— What you need to do —
Even if the data beneath seems repetitive, write it all out again exactly.

(Stored items)
'''

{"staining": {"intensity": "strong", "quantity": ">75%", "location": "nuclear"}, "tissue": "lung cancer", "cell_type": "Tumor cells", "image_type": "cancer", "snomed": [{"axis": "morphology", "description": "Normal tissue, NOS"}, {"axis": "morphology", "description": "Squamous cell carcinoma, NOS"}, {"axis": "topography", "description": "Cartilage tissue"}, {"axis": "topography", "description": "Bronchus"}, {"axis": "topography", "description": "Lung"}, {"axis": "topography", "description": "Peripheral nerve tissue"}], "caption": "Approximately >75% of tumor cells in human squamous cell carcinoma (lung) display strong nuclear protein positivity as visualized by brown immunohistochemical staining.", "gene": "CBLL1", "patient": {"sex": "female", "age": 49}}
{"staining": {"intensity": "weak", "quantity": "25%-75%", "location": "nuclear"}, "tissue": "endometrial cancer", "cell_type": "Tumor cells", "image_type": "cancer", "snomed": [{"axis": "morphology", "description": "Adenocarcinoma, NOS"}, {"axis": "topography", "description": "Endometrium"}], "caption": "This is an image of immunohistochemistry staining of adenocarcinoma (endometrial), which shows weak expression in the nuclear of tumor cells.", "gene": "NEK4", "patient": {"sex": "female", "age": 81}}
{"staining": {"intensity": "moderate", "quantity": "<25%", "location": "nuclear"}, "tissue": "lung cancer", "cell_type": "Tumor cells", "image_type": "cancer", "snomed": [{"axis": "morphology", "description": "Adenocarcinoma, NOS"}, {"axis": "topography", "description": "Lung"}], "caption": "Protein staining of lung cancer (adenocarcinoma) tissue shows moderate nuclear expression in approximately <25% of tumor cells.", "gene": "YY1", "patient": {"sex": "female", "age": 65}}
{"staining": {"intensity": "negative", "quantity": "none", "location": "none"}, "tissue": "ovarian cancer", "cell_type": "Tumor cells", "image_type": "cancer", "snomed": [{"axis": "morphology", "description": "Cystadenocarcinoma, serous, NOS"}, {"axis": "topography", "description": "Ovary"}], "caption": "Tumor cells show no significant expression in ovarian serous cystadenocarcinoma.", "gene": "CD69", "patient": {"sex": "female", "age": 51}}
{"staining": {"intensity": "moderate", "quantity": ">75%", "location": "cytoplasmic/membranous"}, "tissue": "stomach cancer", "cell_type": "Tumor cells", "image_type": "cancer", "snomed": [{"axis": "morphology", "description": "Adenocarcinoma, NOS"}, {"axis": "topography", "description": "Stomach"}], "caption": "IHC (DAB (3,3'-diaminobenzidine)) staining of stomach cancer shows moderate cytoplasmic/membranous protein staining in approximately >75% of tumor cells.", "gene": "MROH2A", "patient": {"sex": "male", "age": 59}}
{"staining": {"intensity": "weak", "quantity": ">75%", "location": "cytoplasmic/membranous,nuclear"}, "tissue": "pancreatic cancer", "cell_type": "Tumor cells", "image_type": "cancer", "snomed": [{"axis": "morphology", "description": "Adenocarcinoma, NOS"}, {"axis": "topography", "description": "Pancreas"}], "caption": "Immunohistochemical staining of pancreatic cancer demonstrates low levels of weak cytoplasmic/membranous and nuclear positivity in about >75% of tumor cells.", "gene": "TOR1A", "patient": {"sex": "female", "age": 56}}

'''

— Response —
{"staining": {"intensity": "strong", "quantity": ">75%", "location": "nuclear"}, "tissue": "lung cancer", "cell_type": "Tumor cells", "image_type": "cancer", "snomed": [{"axis": "morphology", "description": "Normal tissue, NOS"}, {"axis": "morphology", "description": "Squamous cell carcinoma, NOS"}, {"axis": "topography", "description": "Cartilage tissue"}, {"axis": "topography", "description": "Bronchus"}, {"axis": "topography", "description": "Lung"}, {"axis": "topography", "description": "Peripheral nerve tissue"}], "caption": "Approximately >75% of tumor cells in human squamous cell carcinoma (lung) display strong nuclear protein positivity as visualized by brown immunohistochemical staining.", "gene": "CBLL1", "patient": {"sex": "female", "age": 49}}
{"staining": {"intensity": "weak", "quantity": "25%-75%", "location": "nuclear"}, "tissue": "endometrial cancer", "cell_type": "Tumor cells", "image_type": "cancer", "snomed": [{"axis": "morphology", "description": "Adenocarcinoma, NOS"}, {"axis": "topography", "description": "Endometrium"}], "caption": "This is an image of immunohistochemistry staining of adenocarcinoma (endometrial), which shows weak expression in the nuclear of tumor cells.", "gene": "NEK4", "patient": {"sex": "female", "age": 81}}
{"staining": {"intensity": "moderate", "quantity": "<25%", "location": "nuclear"}, "tissue": "lung cancer", "cell_type": "Tumor cells", "image_type": "cancer", "snomed": [{"axis": "morphology", "description": "Adenocarcinoma, NOS"}, {"axis": "topography", "description": "Lung"}], "caption": "Protein staining of lung cancer (adenocarcinoma) tissue shows moderate nuclear expression in approximately <25% of tumor cells.", "gene": "YY1", "patient": {"sex": "female", "age": 65}}
{"staining": {"intensity": "negative", "quantity": "none", "location": "none"}, "tissue": "ovarian cancer", "cell_type": "Tumor cells", "image_type": "cancer", "snomed": [{"axis": "morphology", "description": "Cystadenocarcinoma, serous, NOS"}, {"axis": "topography", "description": "Ovary"}], "caption": "Tumor cells show no significant expression in ovarian serous cystadenocarcinoma.", "gene": "CD69", "patient": {"sex": "female", "age": 51}}
{"staining": {"intensity": "moderate", "quantity": ">75%", "location": "cytoplasmic/membranous"}, "tissue": "stomach cancer", "cell_type": "Tumor cells", "image_type": "cancer", "snomed": [{"axis": "morphology", "description": "Adenocarcinoma, NOS"}, {"axis": "topography", "description": "Stomach"}], "caption": "IHC (DAB (3,3'-diaminobenzidine)) staining of stomach cancer shows moderate cytoplasmic/membranous protein staining in approximately >75% of tumor cells.", "gene": "MROH2A", "patient": {"sex": "male", "age": 59}}
{"staining": {"intensity": "weak", "quantity": ">75%", "location": "cytoplasmic/membranous,nuclear"}, "tissue": "pancreatic cancer", "cell_type": "Tumor cells", "image_type": "cancer", "snomed": [{"axis": "morphology", "description": "Adenocarcinoma, NOS"}, {"axis": "topography", "description": "Pancreas"}], "caption": "Immunohistochemical staining of pancreatic cancer demonstrates low levels of weak cytoplasmic/membranous and nuclear positivity in about >75% of tumor cells.", "gene": "TOR1A", "patient": {"sex": "female", "age": 56}}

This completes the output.